Cet article, reproduit ici presque in extenso, a été publié dans le célèbre journal L'Illustration, édition du 17 août 1895. Il évoque une escapade de l'auteur du côté de Pierre-sur-Haute. Nous reproduisons également les belles illustrations qui l'accompagnent. Les signatures de leurs auteurs ne sont pas très lisibles.
Vue de Pierre-sur-Haute vers le pays arverne
Pierre-sur-Haute, qui domine la contrée, n'a rien de rebutant pour le promeneur. On peut l'aborder soit par le versant de la Loire, soit par les pentes moins accidentées du versant auvergnat. Vers la Loire, on s'engage dans des forêts de pins curieusement taillés, soumis à un élagage continuel. Maints torrents actionnent de petites scieries, des coutelleries rudimentaires, jusqu'à ce que la bosse arrondie de Pierre-sur-Haute soit atteinte. En prenant la montagne à revers, pas d' industrie, sinon celle toute pastorale qui se borne à la fabrication du fromage de la fourme dans les jasseries d'été familièrement partagées entre les gens et les bêtes.
La station la plus proche est Vertolaye, sur la ligne d'Ambert à Thiers. Le voyage que nous entreprenions, pour visiter les jasseries et assister à quelques fêtes locales très particulières, commença par un incident. La géographie indique 10 kilomètres entre Vertolaye et Saint-Pierre-la-Bourlhonne qu'il nous fallait tout d'abord atteindre; 10 kilomètres en voiture, c'est une heure de chemin. Le voiturier retenu d'avance nous attendait bien, mais quand nous lui parlâmes, vers huit heures du soir, au mois d'août d'arriver au gîte pour souper, il nous répondit qu'alors nous devrions consentir à ne pas nous mettre à table avant minuit. C'est que la route monte beaucoup; elle ne fait même que cela. Saint-Pierre est à 1 000 mètres, ni plus ni moins. Force nous fut de coucher à Vertolaye; mais le lendemain, parvenus à l'auberge, ce fut bien une autre affaire; les deux bonnes dames qui la tiennent nous avaient attendus toute la nuit, en prières, inquiètes et secrètement tourmentées à l'idée que des farceurs de Parisiens les avaient peut-être dérangées pour le plaisir de taquiner. Enfin rassurées - se demandant encore ce que les jasseries pouvaient avoir d'intéressant pour nous - elles s'ingénièrent à garnir notre table de mets copieux, de fruits savoureux, sans oublier certain vin de la Limagne...

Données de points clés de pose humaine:

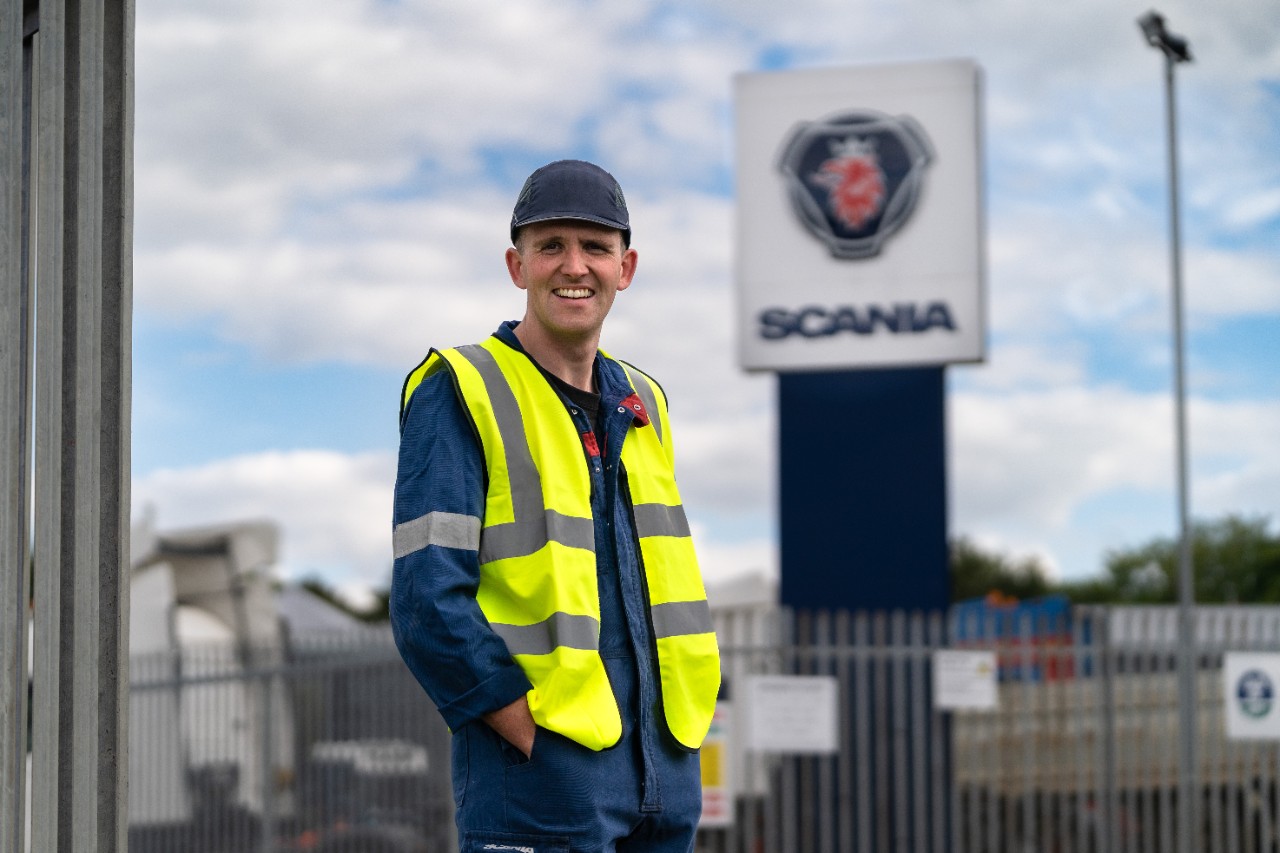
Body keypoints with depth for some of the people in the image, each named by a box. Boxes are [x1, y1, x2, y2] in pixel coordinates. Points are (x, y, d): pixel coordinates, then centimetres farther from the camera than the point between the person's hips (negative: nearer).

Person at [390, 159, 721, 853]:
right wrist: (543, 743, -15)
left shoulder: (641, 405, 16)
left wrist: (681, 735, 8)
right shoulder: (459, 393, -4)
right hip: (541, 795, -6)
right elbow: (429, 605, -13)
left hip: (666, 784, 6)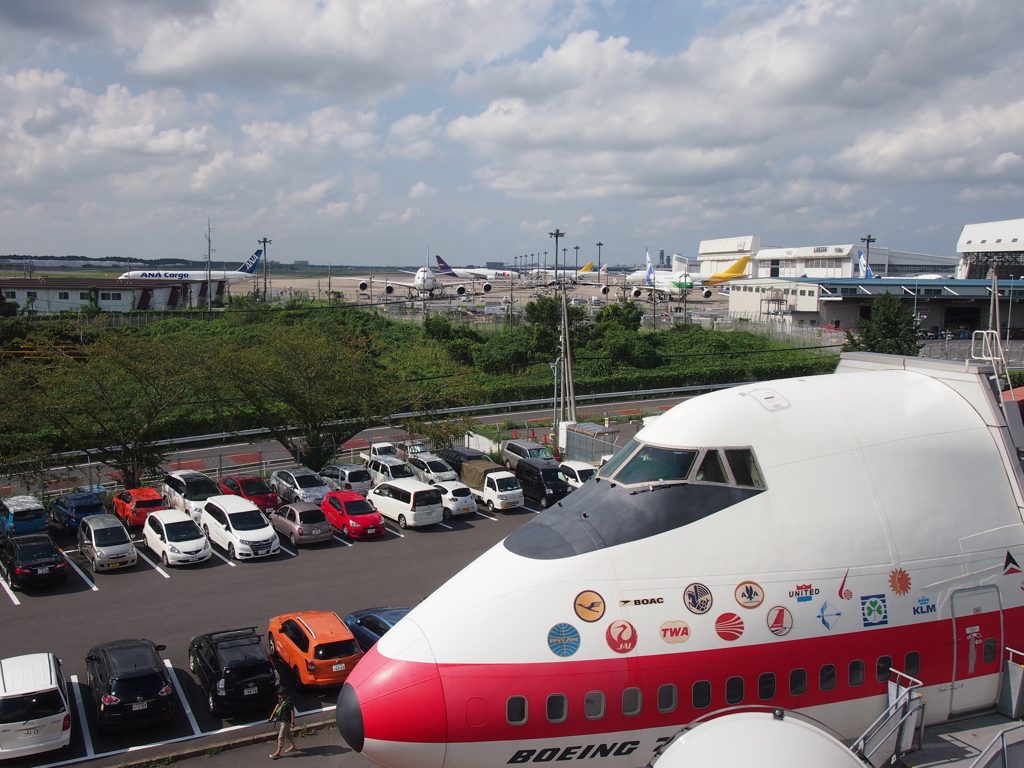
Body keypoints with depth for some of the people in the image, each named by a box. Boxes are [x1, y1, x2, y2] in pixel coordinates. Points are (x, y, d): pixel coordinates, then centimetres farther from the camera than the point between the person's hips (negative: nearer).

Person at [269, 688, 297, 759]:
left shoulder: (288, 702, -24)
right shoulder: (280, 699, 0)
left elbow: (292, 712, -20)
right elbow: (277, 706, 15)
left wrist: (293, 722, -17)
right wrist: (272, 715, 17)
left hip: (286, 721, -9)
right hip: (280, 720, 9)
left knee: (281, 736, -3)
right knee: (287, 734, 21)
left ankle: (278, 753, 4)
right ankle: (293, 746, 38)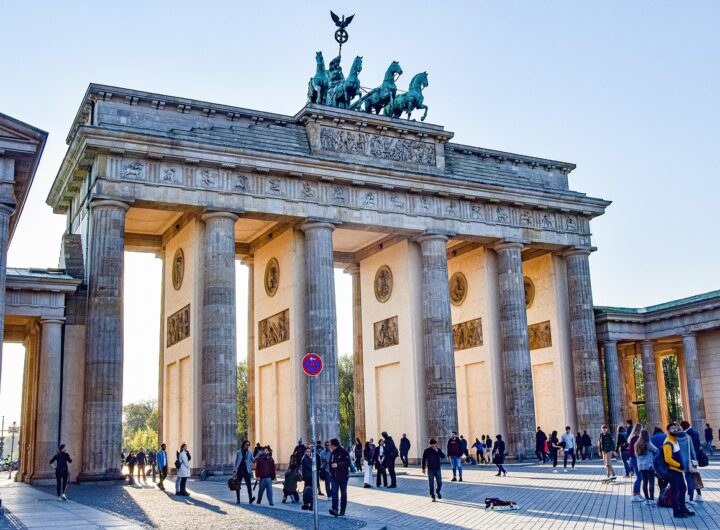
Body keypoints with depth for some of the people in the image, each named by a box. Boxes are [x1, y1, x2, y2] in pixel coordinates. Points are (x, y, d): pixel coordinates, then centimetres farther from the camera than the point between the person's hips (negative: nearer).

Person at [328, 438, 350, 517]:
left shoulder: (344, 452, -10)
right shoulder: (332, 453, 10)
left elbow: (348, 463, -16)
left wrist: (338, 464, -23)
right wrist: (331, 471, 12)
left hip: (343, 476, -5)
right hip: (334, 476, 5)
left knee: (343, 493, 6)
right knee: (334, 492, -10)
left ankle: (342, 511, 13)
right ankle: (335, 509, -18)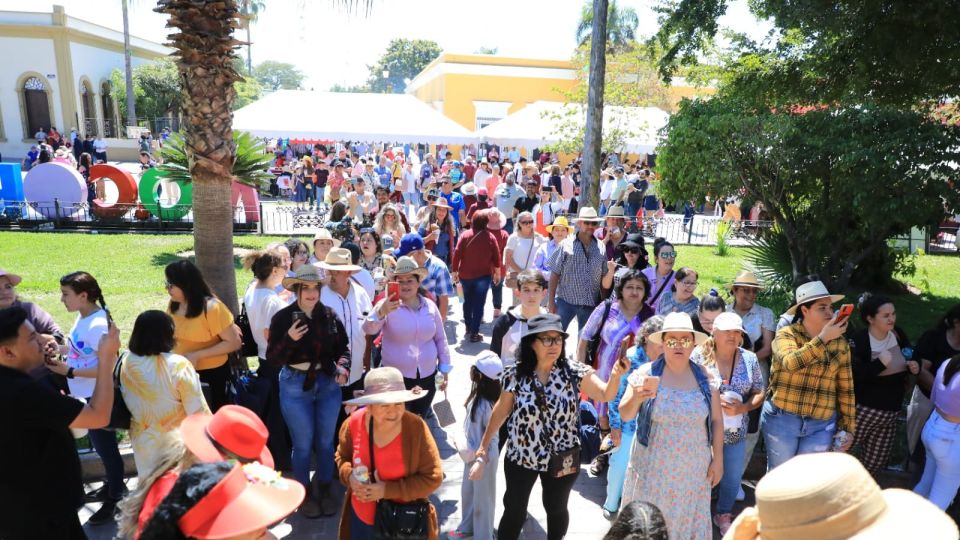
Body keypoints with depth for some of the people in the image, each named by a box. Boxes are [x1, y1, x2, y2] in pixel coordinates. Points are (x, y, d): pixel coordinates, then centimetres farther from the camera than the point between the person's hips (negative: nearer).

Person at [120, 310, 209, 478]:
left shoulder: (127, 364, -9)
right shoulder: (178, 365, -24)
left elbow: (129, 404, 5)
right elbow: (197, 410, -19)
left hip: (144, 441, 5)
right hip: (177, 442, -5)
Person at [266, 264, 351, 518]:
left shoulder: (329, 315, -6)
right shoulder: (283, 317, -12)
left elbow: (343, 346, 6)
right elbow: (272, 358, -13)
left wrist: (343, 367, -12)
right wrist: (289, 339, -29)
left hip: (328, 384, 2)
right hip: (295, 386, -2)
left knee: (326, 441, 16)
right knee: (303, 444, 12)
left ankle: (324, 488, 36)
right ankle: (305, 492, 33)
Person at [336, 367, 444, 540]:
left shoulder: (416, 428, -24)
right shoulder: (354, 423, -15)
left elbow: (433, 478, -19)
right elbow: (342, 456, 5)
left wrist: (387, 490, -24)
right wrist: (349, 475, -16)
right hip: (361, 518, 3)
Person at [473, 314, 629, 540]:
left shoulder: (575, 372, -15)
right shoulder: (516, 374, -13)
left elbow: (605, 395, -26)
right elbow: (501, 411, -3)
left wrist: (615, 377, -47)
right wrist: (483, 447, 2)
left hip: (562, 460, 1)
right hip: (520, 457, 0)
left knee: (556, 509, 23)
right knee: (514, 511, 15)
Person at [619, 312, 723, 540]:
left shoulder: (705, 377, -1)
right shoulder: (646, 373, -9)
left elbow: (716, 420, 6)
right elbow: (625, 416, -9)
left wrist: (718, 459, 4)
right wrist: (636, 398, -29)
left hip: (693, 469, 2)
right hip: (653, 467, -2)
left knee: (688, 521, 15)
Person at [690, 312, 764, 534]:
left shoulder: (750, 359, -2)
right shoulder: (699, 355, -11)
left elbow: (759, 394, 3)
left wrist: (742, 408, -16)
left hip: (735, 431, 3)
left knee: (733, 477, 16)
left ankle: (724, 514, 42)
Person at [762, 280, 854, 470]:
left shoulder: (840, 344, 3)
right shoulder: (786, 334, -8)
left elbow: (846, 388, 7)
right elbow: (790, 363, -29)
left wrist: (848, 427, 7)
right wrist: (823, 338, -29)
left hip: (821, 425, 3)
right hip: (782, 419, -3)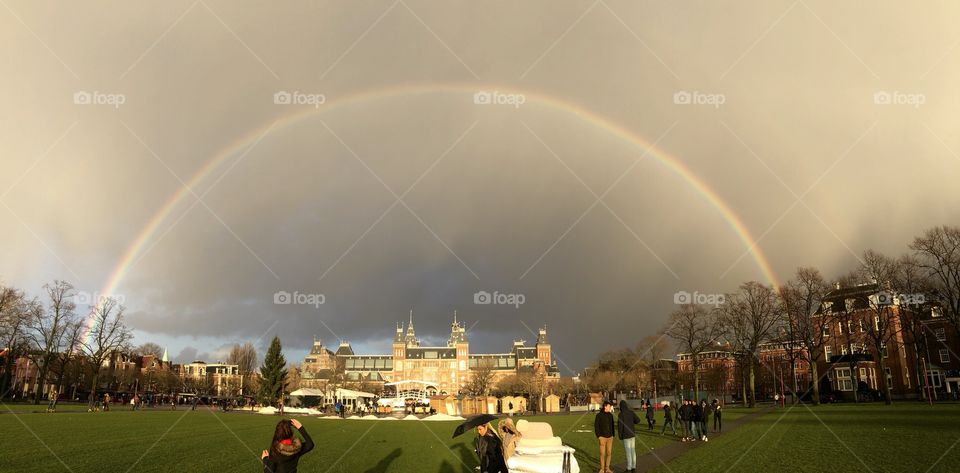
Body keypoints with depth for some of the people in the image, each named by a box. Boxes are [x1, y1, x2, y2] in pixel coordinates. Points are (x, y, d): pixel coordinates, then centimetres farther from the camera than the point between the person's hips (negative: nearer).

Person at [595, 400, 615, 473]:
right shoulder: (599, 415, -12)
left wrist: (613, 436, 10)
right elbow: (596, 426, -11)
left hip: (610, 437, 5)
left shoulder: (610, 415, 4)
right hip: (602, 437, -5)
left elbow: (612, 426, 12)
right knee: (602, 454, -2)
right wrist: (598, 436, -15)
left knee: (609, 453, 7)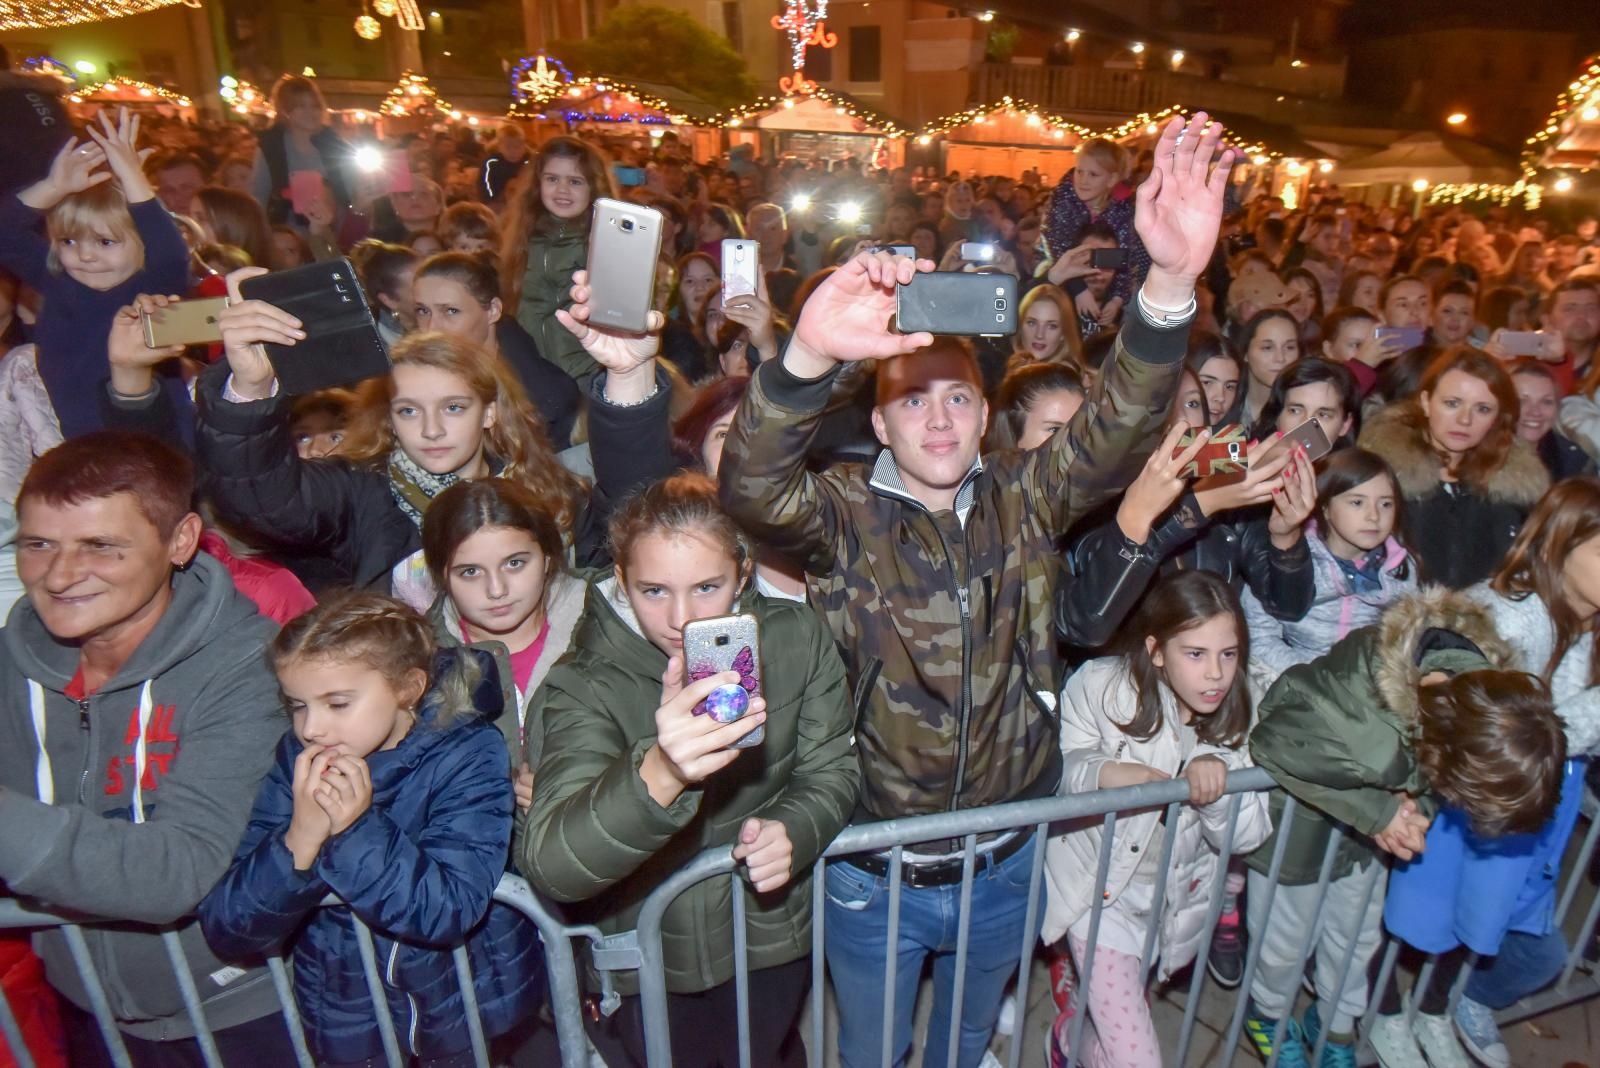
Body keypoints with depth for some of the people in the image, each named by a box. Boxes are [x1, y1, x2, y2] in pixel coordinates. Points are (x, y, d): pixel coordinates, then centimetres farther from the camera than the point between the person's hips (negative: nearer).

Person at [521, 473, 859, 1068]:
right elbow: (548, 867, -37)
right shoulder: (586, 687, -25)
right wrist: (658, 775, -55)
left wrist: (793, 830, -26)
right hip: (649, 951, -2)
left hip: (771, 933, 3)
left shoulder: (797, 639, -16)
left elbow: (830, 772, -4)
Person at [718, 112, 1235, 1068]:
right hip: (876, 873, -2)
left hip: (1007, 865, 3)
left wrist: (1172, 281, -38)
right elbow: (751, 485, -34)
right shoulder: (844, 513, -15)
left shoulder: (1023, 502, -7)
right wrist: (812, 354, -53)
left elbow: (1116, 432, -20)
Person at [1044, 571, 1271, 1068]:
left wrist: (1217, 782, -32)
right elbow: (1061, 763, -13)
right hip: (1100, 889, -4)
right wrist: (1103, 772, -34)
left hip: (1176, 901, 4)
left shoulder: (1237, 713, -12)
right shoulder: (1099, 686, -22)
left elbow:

Consigne:
Redonnez l'intégralité du texte sur Pierre-sur-Haute, sans y changer un seul mot.

Réponse:
Cet article, reproduit ici presque in extenso, a été publié dans le célèbre journal L'Illustration, édition du 17 août 1895. Il évoque une escapade de l'auteur du côté de Pierre-sur-Haute. Nous reproduisons également les belles illustrations qui l'accompagnent. Les signatures de leurs auteurs ne sont pas très lisibles.
Vue de Pierre-sur-Haute vers le pays arverne
Pierre-sur-Haute, qui domine la contrée, n'a rien de rebutant pour le promeneur. On peut l'aborder soit par le versant de la Loire, soit par les pentes moins accidentées du versant auvergnat. Vers la Loire, on s'engage dans des forêts de pins curieusement taillés, soumis à un élagage continuel. Maints torrents actionnent de petites scieries, des coutelleries rudimentaires, jusqu'à ce que la bosse arrondie de Pierre-sur-Haute soit atteinte. En prenant la montagne à revers, pas d' industrie, sinon celle toute pastorale qui se borne à la fabrication du fromage de la fourme dans les jasseries d'été familièrement partagées entre les gens et les bêtes.
La station la plus proche est Vertolaye, sur la ligne d'Ambert à Thiers. Le voyage que nous entreprenions, pour visiter les jasseries et assister à quelques fêtes locales très particulières, commença par un incident. La géographie indique 10 kilomètres entre Vertolaye et Saint-Pierre-la-Bourlhonne qu'il nous fallait tout d'abord atteindre; 10 kilomètres en voiture, c'est une heure de chemin. Le voiturier retenu d'avance nous attendait bien, mais quand nous lui parlâmes, vers huit heures du soir, au mois d'août d'arriver au gîte pour souper, il nous répondit qu'alors nous devrions consentir à ne pas nous mettre à table avant minuit. C'est que la route monte beaucoup; elle ne fait même que cela. Saint-Pierre est à 1 000 mètres, ni plus ni moins. Force nous fut de coucher à Vertolaye; mais le lendemain, parvenus à l'auberge, ce fut bien une autre affaire; les deux bonnes dames qui la tiennent nous avaient attendus toute la nuit, en prières, inquiètes et secrètement tourmentées à l'idée que des farceurs de Parisiens les avaient peut-être dérangées pour le plaisir de taquiner. Enfin rassurées - se demandant encore ce que les jasseries pouvaient avoir d'intéressant pour nous - elles s'ingénièrent à garnir notre table de mets copieux, de fruits savoureux, sans oublier certain vin de la Limagne...